WFNX and what had become WWBZ dropped the WXRV simulcast in May 2014 and began stunting with a wide range of music while preparing to launch new formats for the stations on June 9, with listeners being asked to vote on which of the songs being played should be included in the new formats. On June 9 at 9 a.m., the station launched its permanent variety hits format, asking listeners to now vote for its nickname; the simulcast on WWBZ ended two hours earlier, when that station introduced a separate oldies format. On July 1, WFNX officially began branding as simply "99-9 WFNX". In May 2016, the station announced that it would end its variety hits format after May 29 and return to simulcasting WXRV, citing a lack of advertiser support; in its announcement, WFNX said it needed ten businesses to advertise on the station on an annual basis to cover its costs.
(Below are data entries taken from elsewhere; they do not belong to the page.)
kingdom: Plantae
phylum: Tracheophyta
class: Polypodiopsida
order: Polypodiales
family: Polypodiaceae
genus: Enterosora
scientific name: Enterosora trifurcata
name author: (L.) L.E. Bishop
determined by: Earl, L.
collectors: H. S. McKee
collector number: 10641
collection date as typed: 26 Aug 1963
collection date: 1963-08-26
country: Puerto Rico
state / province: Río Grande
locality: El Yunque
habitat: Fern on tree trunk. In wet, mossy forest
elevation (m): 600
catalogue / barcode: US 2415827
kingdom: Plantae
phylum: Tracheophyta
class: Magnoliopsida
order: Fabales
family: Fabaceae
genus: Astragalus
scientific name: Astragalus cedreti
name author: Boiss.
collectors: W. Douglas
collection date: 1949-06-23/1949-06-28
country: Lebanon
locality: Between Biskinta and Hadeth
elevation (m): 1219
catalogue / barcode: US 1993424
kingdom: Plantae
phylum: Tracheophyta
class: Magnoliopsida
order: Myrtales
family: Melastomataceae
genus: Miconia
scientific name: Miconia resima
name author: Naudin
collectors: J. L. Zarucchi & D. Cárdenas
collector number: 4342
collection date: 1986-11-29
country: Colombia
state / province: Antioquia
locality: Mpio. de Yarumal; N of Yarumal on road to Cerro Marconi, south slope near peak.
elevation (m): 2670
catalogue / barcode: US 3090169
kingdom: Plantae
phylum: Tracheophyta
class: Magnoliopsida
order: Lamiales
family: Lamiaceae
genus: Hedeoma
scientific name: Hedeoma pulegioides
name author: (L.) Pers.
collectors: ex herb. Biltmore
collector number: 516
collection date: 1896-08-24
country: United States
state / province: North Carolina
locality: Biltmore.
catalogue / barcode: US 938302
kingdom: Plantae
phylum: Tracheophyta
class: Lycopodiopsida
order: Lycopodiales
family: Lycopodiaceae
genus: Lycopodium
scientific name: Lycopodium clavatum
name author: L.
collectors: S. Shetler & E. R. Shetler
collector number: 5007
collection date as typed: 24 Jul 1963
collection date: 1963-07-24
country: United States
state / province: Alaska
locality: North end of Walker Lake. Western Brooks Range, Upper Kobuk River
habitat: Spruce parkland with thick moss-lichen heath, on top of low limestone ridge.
Northeast Broadcasting agreed to sell WFNX to the Educational Media Foundation (EMF) for $250,000 in January 2020; EMF already owned WKMY (91.1 FM) in nearby Winchendon, which carried its K-Love network. The sale was one of two EMF acquisitions in Worcester County in early 2020; it announced its purchase of WAAF a month later. The WFNX sale was completed on May 4, 2020; on May 19, it took on the WKMY call sign, reflecting the move of K-Love's contemporary Christian programming from 91.1, which became Air1 station WRWX.